■ **TASK DIRECTIONS**: Which lines in the records below contain the word "light"? Return each of them.

[Excerpts from a dataset]

====

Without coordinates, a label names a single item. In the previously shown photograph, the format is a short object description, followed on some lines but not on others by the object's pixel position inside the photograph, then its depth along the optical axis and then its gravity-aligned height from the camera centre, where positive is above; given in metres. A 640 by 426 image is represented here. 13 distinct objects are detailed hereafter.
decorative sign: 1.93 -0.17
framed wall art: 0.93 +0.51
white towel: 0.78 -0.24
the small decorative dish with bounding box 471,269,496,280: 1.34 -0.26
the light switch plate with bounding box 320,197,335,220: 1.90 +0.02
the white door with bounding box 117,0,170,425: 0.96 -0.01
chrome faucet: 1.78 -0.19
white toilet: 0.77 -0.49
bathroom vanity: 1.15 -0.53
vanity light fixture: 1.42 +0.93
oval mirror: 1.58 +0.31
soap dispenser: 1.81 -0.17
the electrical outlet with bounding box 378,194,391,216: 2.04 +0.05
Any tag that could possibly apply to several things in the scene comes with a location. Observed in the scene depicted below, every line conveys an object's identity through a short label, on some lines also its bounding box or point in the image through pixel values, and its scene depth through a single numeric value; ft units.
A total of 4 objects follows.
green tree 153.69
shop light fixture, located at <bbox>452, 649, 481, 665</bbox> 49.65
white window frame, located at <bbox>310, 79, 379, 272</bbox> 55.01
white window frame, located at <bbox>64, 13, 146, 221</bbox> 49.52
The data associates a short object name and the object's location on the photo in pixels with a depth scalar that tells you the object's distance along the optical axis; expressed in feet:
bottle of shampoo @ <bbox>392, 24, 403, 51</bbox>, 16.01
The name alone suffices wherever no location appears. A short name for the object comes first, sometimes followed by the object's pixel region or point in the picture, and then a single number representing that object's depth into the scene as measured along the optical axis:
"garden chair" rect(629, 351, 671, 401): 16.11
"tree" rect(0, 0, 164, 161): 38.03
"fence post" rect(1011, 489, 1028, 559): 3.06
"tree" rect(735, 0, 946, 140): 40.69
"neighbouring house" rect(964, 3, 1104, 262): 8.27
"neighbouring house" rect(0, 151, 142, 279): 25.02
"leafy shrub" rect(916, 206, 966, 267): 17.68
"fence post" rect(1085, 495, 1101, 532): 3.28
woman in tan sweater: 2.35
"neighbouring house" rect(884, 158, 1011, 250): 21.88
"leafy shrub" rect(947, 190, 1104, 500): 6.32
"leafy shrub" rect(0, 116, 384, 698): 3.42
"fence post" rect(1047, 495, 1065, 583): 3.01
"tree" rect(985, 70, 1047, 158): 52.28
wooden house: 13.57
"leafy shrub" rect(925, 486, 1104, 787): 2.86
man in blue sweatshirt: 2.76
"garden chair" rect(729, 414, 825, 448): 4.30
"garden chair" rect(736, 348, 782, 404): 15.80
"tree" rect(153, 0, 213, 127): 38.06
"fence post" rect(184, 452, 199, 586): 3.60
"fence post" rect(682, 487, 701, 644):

====

■ **ANSWER BOX**:
the light switch plate with bounding box 320,197,335,220: 1.90 +0.02
vanity light fixture: 1.42 +0.93
shop light fixture, located at <bbox>452, 649, 481, 665</bbox> 49.65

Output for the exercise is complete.